> Page text
++++

Tuesday, May 24, 2016

A GENERATION OF FREAKS AND GEEKS

I think back to the days of growing up in the "hood" when children interacted with each other.  We spent our youth by playing hide and seek, kickball, dodge ball, tag, hopscotch, jump rope, four square, and many other games like marbles, jacks, Quaker's meeting and when it rained we got on the telephone and organized a place to play board games at someone's house for the afternoon. On days when the girl's did their thing, we played with Barbie dolls while the boys did who knows what! The thought of being cooped up in the house alone only happened when we were sick or on restriction. Regardless of the weather, we wanted to be outside with each other.  When it was cold and snowing, we rode our sleds and ice skated and when it was summer we went to the public pool and found stuff to do outside in the sun.

++++

> Extracted entries
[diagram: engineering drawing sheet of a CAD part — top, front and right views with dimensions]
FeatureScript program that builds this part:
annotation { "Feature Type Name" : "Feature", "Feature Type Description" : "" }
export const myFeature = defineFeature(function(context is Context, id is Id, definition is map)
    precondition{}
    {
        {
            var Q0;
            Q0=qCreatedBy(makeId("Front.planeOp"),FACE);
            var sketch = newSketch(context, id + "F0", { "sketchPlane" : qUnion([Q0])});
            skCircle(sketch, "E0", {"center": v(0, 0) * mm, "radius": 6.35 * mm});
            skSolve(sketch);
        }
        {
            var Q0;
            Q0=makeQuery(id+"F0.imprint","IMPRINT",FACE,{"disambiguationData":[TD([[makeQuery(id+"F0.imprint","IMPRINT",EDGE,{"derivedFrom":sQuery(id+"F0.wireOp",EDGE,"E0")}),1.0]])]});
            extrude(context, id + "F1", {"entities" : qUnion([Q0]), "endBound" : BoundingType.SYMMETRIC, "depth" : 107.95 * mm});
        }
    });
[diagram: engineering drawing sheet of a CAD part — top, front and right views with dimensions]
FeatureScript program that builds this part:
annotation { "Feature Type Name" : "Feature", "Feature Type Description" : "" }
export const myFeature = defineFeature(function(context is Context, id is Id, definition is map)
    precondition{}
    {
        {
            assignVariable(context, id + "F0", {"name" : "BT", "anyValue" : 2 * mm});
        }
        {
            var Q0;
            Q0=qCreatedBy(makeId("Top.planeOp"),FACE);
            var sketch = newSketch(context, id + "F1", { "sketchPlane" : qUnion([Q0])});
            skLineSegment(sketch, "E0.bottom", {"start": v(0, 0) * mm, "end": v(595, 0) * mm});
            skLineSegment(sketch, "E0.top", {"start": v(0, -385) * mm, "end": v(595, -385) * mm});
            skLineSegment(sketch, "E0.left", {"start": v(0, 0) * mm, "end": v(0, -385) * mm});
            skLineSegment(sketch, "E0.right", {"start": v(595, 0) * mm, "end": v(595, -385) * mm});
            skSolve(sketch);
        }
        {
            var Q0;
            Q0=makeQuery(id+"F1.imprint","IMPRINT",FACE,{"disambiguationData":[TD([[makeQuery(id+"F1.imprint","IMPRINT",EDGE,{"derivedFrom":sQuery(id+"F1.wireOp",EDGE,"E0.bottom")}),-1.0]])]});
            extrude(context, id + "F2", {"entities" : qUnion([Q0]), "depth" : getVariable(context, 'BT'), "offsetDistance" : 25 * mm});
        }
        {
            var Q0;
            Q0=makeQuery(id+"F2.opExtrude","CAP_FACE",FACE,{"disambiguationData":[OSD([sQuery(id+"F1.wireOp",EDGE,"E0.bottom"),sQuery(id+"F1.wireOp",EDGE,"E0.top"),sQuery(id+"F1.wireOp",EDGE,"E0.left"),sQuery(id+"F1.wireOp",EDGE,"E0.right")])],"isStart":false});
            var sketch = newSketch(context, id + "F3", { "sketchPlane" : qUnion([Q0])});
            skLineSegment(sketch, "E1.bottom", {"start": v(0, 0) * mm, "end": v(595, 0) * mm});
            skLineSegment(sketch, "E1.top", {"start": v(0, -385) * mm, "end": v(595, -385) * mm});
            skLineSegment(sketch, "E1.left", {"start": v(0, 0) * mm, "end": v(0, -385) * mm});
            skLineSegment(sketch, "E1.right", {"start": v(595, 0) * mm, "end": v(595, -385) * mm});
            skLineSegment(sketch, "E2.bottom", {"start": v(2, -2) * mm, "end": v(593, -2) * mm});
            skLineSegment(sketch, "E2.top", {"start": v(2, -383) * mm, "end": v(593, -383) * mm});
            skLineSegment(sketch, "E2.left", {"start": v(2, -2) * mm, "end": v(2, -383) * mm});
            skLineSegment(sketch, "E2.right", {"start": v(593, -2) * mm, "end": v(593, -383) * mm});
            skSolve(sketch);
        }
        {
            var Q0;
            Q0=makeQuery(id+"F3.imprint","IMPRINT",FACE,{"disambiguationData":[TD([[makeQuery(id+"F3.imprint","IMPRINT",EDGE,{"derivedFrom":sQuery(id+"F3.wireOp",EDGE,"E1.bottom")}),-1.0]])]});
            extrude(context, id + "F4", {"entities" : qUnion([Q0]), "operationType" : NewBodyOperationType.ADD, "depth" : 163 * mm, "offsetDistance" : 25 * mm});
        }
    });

++++

> What you will do
Transcribe everything from "A GENERATION OF" down to "in the sun." in the post about childhood play.

> Problem solution
A GENERATION OF FREAKS AND GEEKS

I think back to the days of growing up in the "hood" when children interacted with each other.  We spent our youth by playing hide and seek, kickball, dodge ball, tag, hopscotch, jump rope, four square, and many other games like marbles, jacks, Quaker's meeting and when it rained we got on the telephone and organized a place to play board games at someone's house for the afternoon. On days when the girl's did their thing, we played with Barbie dolls while the boys did who knows what! The thought of being cooped up in the house alone only happened when we were sick or on restriction. Regardless of the weather, we wanted to be outside with each other.  When it was cold and snowing, we rode our sleds and ice skated and when it was summer we went to the public pool and found stuff to do outside in the sun.